## WHAT TO PRODUCE
Without changing anything, copy out each entry.
SOURCE DATA below:
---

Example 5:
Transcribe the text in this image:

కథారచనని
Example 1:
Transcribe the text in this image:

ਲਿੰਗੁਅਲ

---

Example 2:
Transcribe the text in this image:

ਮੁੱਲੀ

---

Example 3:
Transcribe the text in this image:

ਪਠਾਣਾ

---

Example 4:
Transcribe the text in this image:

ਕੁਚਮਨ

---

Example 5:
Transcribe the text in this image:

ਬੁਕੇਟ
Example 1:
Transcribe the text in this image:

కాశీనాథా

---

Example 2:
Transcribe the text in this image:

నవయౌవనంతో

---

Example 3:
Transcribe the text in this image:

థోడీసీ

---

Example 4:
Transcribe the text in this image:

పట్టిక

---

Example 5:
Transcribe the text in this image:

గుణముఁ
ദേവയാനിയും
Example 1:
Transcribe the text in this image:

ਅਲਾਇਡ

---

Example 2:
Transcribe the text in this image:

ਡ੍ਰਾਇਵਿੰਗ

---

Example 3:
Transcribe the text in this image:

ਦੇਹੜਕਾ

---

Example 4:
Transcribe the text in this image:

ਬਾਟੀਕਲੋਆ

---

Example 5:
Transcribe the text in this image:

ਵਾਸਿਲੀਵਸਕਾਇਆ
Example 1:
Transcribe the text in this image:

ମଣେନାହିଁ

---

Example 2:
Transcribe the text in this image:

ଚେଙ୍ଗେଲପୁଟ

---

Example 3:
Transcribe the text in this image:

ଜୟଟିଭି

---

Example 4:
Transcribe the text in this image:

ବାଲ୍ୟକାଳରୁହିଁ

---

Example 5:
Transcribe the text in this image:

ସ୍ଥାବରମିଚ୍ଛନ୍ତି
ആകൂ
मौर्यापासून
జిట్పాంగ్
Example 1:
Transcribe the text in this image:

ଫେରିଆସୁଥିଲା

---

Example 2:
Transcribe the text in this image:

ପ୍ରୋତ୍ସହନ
End of SOURCE DATA.
## WRITTEN SOLUTION
---

Example 5:
Transcribe the text in this image:

కథారచనని
Example 1:
Transcribe the text in this image:

ਲਿੰਗੁਅਲ

---

Example 2:
Transcribe the text in this image:

ਮੁੱਲੀ

---

Example 3:
Transcribe the text in this image:

ਪਠਾਣਾ

---

Example 4:
Transcribe the text in this image:

ਕੁਚਮਨ

---

Example 5:
Transcribe the text in this image:

ਬੁਕੇਟ
Example 1:
Transcribe the text in this image:

కాశీనాథా

---

Example 2:
Transcribe the text in this image:

నవయౌవనంతో

---

Example 3:
Transcribe the text in this image:

థోడీసీ

---

Example 4:
Transcribe the text in this image:

పట్టిక

---

Example 5:
Transcribe the text in this image:

గుణముఁ
ദേവയാനിയും
Example 1:
Transcribe the text in this image:

ਅਲਾਇਡ

---

Example 2:
Transcribe the text in this image:

ਡ੍ਰਾਇਵਿੰਗ

---

Example 3:
Transcribe the text in this image:

ਦੇਹੜਕਾ

---

Example 4:
Transcribe the text in this image:

ਬਾਟੀਕਲੋਆ

---

Example 5:
Transcribe the text in this image:

ਵਾਸਿਲੀਵਸਕਾਇਆ
Example 1:
Transcribe the text in this image:

ମଣେନାହିଁ

---

Example 2:
Transcribe the text in this image:

ଚେଙ୍ଗେଲପୁଟ

---

Example 3:
Transcribe the text in this image:

ଜୟଟିଭି

---

Example 4:
Transcribe the text in this image:

ବାଲ୍ୟକାଳରୁହିଁ

---

Example 5:
Transcribe the text in this image:

ସ୍ଥାବରମିଚ୍ଛନ୍ତି
ആകൂ
मौर्यापासून
జిట్పాంగ్
Example 1:
Transcribe the text in this image:

ଫେରିଆସୁଥିଲା

---

Example 2:
Transcribe the text in this image:

ପ୍ରୋତ୍ସହନ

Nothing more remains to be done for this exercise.